» Stated exercise
From the listing below, copy out only the lines that contain the string "depth".

» Exercise material
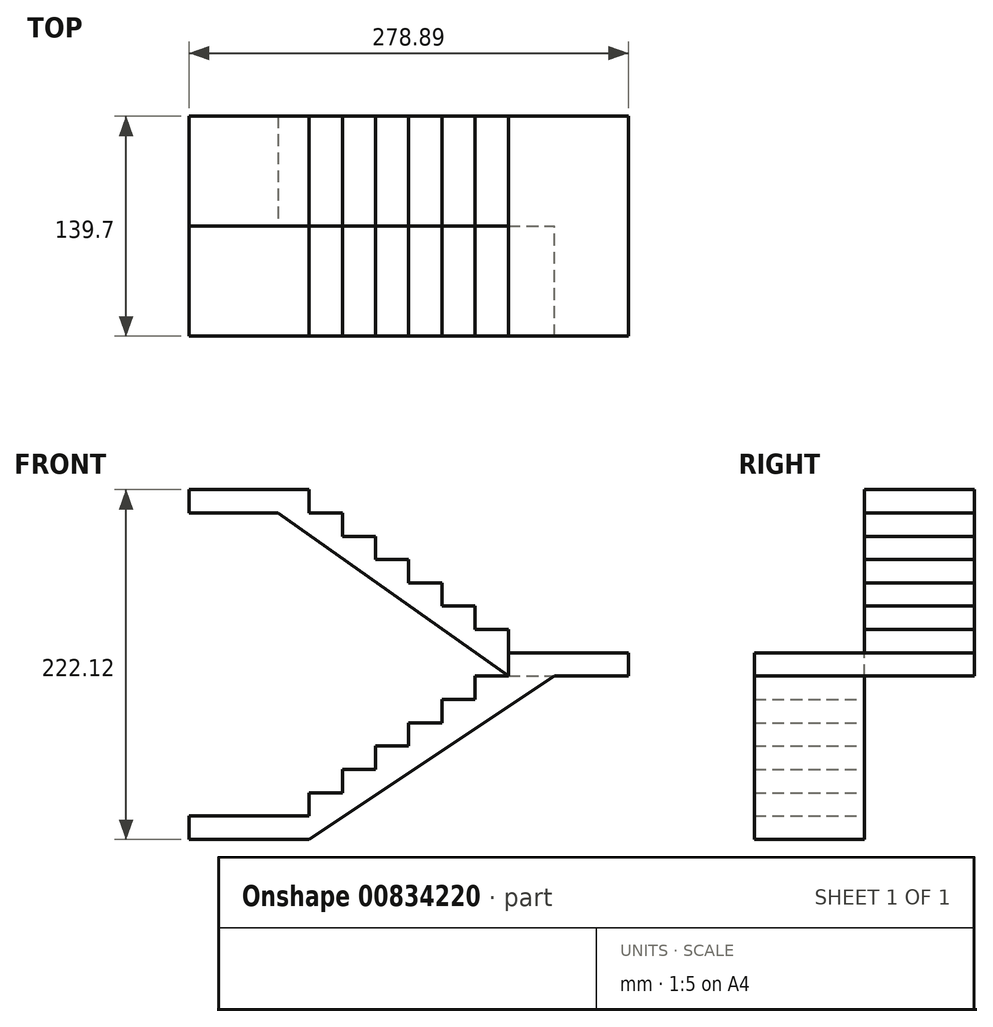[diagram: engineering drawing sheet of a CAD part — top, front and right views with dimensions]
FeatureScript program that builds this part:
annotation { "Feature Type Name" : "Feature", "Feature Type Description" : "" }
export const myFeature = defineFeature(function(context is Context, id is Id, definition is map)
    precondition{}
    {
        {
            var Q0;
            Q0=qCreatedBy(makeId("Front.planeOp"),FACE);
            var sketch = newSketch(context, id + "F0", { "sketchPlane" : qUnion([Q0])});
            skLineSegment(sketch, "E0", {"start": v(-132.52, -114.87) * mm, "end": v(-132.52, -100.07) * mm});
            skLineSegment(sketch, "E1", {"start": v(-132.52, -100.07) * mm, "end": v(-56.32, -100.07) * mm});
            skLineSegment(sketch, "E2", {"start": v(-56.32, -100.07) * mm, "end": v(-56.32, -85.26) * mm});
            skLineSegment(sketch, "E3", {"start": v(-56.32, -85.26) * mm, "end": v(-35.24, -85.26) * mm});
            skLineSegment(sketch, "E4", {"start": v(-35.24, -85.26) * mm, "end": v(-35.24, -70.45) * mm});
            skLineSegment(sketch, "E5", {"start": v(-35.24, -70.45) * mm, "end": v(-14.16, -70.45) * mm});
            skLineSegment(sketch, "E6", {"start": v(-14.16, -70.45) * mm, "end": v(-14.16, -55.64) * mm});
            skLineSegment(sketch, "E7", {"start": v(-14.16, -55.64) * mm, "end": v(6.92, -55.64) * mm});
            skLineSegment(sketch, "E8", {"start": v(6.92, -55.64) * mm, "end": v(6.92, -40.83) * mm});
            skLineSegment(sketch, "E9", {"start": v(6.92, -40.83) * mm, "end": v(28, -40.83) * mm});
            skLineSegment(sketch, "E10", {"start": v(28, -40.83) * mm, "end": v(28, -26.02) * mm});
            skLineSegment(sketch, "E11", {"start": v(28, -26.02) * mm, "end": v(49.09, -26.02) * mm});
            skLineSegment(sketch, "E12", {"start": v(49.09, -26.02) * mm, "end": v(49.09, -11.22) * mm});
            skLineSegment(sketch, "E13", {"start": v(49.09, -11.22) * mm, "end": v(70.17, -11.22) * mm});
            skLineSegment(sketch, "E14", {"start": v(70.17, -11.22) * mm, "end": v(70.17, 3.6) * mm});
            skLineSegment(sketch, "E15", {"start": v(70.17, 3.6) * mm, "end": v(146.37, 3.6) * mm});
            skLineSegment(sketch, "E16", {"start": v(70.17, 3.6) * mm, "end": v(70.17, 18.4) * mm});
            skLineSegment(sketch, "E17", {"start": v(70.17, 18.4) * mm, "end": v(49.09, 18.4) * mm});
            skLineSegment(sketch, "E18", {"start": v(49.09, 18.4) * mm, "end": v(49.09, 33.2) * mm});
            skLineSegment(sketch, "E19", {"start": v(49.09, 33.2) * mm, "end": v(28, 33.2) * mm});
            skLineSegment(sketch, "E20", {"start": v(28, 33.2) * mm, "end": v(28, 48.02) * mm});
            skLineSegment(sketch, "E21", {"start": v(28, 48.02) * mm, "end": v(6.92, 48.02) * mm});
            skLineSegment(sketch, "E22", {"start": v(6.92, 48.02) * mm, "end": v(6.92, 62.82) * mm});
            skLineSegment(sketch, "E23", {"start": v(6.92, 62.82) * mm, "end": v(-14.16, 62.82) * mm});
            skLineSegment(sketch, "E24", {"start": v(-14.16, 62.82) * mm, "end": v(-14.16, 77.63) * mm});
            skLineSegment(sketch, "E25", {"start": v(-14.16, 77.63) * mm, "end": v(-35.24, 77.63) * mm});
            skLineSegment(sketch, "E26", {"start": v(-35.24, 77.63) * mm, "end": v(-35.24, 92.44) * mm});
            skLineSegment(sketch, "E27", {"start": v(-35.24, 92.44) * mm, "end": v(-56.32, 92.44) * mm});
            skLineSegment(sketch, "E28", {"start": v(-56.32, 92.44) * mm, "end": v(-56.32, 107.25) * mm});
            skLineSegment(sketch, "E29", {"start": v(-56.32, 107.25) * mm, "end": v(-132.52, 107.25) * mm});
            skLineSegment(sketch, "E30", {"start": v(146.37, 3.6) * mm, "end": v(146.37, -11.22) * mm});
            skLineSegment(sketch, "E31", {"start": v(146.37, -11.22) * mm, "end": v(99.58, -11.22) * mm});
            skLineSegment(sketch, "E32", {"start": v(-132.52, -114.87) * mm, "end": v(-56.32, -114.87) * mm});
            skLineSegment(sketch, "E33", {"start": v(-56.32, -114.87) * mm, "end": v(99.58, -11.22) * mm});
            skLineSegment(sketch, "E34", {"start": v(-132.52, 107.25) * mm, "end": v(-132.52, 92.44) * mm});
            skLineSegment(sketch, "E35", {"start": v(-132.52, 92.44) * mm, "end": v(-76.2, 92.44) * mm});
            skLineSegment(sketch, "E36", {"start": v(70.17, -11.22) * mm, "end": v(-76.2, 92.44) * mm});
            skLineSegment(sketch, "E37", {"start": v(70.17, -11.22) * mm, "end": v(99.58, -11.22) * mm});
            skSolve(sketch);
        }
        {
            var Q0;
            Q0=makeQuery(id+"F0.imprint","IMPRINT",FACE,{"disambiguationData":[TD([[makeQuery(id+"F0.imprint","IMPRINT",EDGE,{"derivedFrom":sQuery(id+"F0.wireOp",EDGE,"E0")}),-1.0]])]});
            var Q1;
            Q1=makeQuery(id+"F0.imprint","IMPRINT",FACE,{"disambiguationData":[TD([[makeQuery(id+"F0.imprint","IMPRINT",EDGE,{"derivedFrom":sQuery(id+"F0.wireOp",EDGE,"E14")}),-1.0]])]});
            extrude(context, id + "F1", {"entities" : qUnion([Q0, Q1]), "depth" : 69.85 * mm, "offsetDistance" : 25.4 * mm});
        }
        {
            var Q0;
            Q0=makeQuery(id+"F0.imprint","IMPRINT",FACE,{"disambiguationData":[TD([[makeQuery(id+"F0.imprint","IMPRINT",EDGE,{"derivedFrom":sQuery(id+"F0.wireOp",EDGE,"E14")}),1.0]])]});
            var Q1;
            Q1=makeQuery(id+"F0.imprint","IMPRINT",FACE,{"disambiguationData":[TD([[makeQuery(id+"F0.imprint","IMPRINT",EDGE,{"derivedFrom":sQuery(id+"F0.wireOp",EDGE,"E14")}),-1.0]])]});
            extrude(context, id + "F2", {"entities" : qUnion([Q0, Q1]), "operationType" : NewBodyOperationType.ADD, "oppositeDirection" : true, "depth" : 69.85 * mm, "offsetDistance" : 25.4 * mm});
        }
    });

» Written reply
            extrude(context, id + "F1", {"entities" : qUnion([Q0, Q1]), "depth" : 69.85 * mm, "offsetDistance" : 25.4 * mm});
            extrude(context, id + "F2", {"entities" : qUnion([Q0, Q1]), "operationType" : NewBodyOperationType.ADD, "oppositeDirection" : true, "depth" : 69.85 * mm, "offsetDistance" : 25.4 * mm});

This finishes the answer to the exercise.